Dass sein Konkurrent ebenfalls gern spielen will, davon ist auszugehen. Und die Tatsache, dass er zwölf Millionen Euro kostet, eben die Summe, die Barcelona laut Zubizarreta auch für ter Stegen zahlte, lässt vermuten, dass es eher keine Garantien für irgendetwas gibt. "Wir Chilenen haben eine Siegermentalität", ließ Bravo wissen. Und tat seine Einstellung zur Reservistenrolle kund, von der er offenbar nicht viel hält: "Ein Torhüter muss im Wettkampf stehen und sich jede Woche lebendig fühlen."

Ter Stegen hat sich zurückgezogen. Seit seiner Präsentation in Barcelona Ende Mai hat der Ex-Gladbacher nicht mit den Medien gesprochen. Er wird auch in diesem Punkt umdenken müssen. Die Erfahrung lehrt, dass es nicht nur darauf ankommt, wie sportlich talentiert jemand ist, sondern ob er sich auch dementsprechend verkaufen kann - deutsche Keeper werden in Spanien mitunter doppelt kritisch beäugt.

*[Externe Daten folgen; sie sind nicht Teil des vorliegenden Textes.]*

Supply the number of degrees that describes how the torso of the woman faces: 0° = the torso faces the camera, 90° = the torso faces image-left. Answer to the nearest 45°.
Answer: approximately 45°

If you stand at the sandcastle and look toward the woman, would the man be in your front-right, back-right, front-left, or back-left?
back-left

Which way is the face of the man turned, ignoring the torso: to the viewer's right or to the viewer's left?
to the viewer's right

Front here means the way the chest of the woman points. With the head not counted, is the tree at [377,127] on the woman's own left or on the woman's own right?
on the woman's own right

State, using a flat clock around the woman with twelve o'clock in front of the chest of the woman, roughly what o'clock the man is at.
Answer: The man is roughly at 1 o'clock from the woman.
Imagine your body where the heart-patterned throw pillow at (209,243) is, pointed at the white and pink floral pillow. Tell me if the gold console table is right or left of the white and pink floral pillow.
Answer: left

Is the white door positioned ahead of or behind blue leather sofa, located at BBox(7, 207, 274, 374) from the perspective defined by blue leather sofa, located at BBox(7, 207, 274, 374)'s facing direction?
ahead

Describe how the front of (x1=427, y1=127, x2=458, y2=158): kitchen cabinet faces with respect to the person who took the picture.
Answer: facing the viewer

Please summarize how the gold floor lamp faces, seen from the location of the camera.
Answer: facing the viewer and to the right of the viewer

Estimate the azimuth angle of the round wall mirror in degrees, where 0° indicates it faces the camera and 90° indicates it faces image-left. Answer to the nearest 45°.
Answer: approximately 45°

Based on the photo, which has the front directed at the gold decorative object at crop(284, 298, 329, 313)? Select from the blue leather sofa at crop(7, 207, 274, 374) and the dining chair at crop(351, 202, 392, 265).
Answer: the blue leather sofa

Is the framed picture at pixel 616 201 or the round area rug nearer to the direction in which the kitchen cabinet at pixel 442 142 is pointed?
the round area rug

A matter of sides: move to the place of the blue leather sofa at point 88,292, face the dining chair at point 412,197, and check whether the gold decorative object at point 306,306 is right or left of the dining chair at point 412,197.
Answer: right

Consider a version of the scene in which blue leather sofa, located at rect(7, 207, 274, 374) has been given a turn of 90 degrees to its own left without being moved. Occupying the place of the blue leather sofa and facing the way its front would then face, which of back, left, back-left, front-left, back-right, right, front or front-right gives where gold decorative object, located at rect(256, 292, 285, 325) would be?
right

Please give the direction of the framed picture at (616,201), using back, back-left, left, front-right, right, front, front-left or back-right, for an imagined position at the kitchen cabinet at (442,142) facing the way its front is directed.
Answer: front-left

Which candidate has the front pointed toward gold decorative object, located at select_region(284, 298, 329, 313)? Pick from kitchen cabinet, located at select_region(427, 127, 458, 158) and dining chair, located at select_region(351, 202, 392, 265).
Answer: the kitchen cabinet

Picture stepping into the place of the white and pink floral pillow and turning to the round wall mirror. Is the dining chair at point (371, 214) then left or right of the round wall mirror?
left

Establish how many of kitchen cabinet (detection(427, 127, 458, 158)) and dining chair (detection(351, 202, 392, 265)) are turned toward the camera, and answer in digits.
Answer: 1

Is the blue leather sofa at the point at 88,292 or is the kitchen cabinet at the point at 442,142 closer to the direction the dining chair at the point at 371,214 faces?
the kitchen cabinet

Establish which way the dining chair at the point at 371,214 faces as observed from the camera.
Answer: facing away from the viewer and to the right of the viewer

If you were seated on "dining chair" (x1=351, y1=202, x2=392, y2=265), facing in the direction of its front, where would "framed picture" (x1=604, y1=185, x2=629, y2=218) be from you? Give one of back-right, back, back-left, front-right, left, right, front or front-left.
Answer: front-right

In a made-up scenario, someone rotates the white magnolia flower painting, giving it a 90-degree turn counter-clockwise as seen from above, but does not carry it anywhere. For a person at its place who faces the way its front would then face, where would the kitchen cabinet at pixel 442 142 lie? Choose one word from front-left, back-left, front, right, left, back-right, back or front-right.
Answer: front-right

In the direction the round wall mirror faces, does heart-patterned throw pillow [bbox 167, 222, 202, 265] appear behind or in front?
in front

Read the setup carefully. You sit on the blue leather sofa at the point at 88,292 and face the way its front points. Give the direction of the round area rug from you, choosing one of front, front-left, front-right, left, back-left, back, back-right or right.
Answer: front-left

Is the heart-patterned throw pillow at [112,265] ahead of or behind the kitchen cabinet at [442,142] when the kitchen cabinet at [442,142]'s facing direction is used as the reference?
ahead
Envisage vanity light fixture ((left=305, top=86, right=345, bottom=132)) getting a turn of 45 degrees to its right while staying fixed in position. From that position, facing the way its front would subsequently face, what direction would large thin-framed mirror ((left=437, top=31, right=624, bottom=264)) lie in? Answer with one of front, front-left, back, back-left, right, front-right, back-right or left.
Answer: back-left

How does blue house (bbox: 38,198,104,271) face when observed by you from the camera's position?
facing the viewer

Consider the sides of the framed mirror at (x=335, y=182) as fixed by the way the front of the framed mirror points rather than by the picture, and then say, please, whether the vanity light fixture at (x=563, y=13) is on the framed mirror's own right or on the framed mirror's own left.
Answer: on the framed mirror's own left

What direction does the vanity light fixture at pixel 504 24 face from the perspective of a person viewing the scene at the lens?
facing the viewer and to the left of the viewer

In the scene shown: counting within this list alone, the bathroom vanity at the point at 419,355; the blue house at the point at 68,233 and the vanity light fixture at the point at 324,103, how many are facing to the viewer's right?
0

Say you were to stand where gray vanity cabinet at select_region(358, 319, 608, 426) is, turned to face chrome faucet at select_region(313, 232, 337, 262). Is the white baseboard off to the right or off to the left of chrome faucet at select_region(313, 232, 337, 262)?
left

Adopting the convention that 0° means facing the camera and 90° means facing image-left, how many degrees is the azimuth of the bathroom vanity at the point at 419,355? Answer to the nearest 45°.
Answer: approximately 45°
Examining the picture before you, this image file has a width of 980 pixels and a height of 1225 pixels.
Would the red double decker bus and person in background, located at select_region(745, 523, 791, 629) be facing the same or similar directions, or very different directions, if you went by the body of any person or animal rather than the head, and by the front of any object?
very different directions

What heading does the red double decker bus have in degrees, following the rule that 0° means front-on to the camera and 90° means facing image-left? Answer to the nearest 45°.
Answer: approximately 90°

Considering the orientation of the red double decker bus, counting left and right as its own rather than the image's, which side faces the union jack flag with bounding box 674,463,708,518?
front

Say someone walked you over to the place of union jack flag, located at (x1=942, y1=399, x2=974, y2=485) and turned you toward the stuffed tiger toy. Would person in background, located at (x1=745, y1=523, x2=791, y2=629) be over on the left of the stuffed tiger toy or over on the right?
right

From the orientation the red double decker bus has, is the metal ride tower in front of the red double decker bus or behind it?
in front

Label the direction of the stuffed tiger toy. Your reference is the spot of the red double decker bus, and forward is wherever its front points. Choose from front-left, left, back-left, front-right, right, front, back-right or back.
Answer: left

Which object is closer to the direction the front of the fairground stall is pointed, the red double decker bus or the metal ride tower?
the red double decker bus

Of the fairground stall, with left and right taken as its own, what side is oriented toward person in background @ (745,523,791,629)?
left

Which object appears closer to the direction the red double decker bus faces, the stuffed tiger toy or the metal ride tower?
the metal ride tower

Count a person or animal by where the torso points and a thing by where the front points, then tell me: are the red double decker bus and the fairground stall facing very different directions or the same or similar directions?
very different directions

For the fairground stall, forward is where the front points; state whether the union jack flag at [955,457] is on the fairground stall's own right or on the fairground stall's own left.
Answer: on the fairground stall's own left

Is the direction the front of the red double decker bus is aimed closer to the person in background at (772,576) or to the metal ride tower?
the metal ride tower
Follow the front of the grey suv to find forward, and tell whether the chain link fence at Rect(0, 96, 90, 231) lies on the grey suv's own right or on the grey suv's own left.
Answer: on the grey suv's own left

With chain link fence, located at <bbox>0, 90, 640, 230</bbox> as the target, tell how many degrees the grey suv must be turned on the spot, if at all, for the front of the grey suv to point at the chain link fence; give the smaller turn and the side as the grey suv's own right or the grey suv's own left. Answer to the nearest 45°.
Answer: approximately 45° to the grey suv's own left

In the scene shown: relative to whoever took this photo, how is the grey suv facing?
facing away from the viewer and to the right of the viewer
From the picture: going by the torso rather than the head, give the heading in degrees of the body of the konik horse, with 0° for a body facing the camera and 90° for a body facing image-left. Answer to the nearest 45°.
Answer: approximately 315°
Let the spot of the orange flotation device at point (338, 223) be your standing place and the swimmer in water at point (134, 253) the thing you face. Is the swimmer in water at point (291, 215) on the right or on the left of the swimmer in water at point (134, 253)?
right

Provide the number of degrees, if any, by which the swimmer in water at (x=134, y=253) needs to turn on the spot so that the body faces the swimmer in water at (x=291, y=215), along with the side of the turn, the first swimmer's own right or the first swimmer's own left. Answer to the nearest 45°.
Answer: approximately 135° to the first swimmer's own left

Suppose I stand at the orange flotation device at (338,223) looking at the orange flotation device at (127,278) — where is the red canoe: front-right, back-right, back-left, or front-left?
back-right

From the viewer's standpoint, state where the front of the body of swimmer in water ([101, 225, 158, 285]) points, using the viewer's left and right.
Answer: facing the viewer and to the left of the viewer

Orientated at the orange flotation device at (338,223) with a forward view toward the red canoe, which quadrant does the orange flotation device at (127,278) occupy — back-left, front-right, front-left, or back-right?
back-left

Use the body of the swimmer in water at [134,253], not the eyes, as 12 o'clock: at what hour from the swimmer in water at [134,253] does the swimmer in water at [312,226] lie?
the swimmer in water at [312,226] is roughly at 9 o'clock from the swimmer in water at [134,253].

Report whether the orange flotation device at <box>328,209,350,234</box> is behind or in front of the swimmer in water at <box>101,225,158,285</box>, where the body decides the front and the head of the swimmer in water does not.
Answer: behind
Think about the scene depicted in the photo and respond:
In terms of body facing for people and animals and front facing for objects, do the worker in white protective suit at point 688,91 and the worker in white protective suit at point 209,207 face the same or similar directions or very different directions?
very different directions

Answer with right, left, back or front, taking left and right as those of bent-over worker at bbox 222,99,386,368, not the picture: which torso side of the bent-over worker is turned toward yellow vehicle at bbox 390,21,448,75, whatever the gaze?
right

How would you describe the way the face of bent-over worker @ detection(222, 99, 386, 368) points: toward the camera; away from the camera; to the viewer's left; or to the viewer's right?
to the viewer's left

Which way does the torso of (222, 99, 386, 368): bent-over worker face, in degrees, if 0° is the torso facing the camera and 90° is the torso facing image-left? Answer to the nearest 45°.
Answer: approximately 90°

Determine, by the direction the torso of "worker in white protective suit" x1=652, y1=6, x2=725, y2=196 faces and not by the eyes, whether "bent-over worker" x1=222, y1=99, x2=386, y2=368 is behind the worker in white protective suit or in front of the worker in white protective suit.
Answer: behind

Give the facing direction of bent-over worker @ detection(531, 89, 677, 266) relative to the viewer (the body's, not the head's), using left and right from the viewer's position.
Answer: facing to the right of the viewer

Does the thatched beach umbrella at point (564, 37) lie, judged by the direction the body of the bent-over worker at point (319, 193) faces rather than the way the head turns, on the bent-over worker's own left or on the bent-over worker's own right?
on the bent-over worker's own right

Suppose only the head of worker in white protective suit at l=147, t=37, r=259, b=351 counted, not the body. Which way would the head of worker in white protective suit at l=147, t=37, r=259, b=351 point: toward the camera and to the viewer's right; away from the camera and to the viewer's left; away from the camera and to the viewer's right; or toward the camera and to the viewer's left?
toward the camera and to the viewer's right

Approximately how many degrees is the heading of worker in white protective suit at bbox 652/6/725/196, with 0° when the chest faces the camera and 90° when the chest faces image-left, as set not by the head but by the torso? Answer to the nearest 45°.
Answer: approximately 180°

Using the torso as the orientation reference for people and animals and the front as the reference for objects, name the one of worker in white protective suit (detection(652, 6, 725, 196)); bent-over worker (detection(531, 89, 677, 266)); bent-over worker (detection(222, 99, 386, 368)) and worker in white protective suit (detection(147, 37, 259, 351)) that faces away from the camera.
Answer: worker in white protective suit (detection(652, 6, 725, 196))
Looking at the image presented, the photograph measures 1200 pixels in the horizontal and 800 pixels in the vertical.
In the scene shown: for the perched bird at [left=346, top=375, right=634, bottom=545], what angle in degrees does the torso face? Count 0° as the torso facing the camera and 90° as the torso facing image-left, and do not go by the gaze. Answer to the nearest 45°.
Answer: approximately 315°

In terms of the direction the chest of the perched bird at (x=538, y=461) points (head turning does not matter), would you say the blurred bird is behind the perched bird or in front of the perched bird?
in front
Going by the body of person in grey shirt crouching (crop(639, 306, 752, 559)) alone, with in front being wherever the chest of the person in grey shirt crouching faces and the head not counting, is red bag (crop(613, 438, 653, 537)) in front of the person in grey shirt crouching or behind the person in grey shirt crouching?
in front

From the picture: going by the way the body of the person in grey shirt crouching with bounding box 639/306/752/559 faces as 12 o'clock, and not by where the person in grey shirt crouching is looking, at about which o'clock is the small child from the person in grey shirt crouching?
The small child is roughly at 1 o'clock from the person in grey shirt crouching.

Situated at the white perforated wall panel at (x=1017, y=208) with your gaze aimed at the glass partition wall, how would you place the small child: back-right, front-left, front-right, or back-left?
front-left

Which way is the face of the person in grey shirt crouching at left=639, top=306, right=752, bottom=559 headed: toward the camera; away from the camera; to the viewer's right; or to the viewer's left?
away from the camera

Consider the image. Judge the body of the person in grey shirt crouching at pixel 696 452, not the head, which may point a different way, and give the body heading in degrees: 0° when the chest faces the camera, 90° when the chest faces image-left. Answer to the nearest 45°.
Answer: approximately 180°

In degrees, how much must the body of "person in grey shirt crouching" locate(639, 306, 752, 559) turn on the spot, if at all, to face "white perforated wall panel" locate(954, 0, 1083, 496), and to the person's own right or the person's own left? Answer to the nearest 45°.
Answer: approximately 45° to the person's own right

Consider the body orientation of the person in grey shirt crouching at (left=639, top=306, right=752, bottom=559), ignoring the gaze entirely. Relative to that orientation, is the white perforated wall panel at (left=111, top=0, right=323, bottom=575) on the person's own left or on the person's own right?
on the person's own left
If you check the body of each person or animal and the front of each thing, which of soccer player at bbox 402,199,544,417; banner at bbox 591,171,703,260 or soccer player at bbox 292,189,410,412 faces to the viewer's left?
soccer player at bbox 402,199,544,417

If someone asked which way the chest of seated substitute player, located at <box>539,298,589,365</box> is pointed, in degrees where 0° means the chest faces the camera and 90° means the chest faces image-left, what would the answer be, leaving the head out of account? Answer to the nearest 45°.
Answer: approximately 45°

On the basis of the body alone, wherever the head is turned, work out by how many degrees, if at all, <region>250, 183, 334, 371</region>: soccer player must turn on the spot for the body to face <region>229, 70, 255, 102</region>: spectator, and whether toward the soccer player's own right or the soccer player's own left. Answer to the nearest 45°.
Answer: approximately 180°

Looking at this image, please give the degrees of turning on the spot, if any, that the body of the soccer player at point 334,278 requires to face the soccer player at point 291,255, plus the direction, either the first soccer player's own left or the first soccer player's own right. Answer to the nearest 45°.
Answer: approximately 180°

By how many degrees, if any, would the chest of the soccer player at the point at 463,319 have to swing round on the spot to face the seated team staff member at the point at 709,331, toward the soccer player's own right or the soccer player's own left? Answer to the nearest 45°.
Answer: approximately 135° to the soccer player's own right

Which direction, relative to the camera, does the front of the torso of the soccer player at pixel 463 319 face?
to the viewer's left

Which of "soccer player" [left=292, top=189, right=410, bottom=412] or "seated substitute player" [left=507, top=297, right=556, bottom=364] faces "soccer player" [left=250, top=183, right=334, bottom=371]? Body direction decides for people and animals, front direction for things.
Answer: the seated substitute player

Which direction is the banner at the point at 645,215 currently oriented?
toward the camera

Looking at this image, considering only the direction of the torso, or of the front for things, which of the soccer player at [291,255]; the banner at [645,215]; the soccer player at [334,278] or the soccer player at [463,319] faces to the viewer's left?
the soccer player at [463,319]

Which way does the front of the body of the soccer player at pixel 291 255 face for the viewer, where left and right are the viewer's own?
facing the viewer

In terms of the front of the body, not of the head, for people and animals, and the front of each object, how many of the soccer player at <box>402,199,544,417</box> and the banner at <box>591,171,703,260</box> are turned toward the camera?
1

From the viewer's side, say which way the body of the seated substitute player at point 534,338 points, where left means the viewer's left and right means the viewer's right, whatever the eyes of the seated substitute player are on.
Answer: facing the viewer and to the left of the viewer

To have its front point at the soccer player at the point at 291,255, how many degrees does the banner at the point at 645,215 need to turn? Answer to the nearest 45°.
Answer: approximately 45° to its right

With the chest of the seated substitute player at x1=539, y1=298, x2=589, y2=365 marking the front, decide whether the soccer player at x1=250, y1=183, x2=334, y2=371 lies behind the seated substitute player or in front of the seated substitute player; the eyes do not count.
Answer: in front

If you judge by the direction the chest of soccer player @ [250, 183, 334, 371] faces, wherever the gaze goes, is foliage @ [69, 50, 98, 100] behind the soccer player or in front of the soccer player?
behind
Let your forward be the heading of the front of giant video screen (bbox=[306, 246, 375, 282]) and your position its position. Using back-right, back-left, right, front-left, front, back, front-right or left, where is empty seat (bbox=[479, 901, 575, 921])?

Robert Enke beispielsweise hatte 2002 in Barcelona keine Chance gegen die nicht gerade übermäßig begabten Roberto Bonano und Victor Valdes. Timo Hildebrand biss sich 2007 in Valencia an Klub-Ikone Santiago Canizares die Zähne aus. Und Bodo Illgner wurde bei Real Madrid (1996 bis 2001) schließlich auch vom aufstrebenden Iker Casillas verdrängt. Ter Stegen könnte bei Barca Ähnliches drohen.